President Trump’s own concerns about mail-in voting prompted him to recommend voting twice to make sure your vote is counted. He urged North Carolinians to vote by mail and in person on September 2. A day later, he tweeted to “…go to your Polling Place to see whether or not your Mail In Vote has been Tabulated (Counted). … If it has not been Counted, VOTE (which is a citizen’s right to do). If your Mail In Ballot arrives after you Vote, which it should not, that Ballot will not be used or counted in that your vote has already been cast…” Not only is this not true—voting in person does not cancel out a mail-in ballot—but voting twice is illegal, even a felony in some states. It’s unclear whether voters will heed his words, but if they do, double voting could be a significant issue.
On the other hand, mail-in voting is not the only method that has issues. Judging by the example the primaries set, making it to the polling place will be even harder this year. According to Pew, 58% of poll workers are over 60 years old, which means that they are at higher risk for COVID. In 2018, approximately two thirds of jurisdictions said it wasn’t easy to find poll workers, and that was before the pandemic. In April, thousands of Wisconsin poll workers decided not to work. As a result, Milwaukee was only able to open 5 polling places out of their usual 180. All over the country, conditions were similar. In Georgia, people waited up to five hours to cast their ballot—or they gave up and didn’t vote at all.
And, to top it all off, election security is once again a concern. Although it may not be at the forefront of voters’ minds due to the crisis at hand, foreign interference continues from Russia, China, and Iran.
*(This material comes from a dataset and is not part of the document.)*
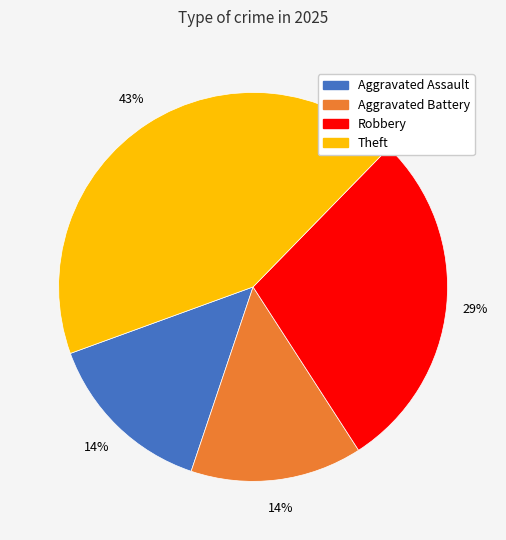

Is there a majority slice in this chart?

No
In July, an adviser from the U.S. Department of Homeland Security cautioned that our election system still has serious security gaps, especially at the state and local level. Other experts have also been warning that foreign entities could disrupt the election by contributing to our already chaotic system—messing up voter registration rolls as one example. More recently, on September 10, Microsoft warned that hackers have been actively targeting both campaigns. They found that Chinese hackers were attacking private email accounts belonging to Biden’s campaign staff as well as other members from other prominent organizations. Russian hackers have also been targeting private email accounts from both sides, and Iran has been after Trump’s campaign. Although there’s been no evidence that any attacks were successful, it’s clear election security is a serious issue.
Nevertheless, don’t let this stop you from casting your ballot. If there’s one thing that everyone agrees upon, it’s that voting is crucial, especially this year. Experts are currently tackling these issues. Voters need only make sure they are informed, prepared, and on time to make sure the election goes as smoothly as possible.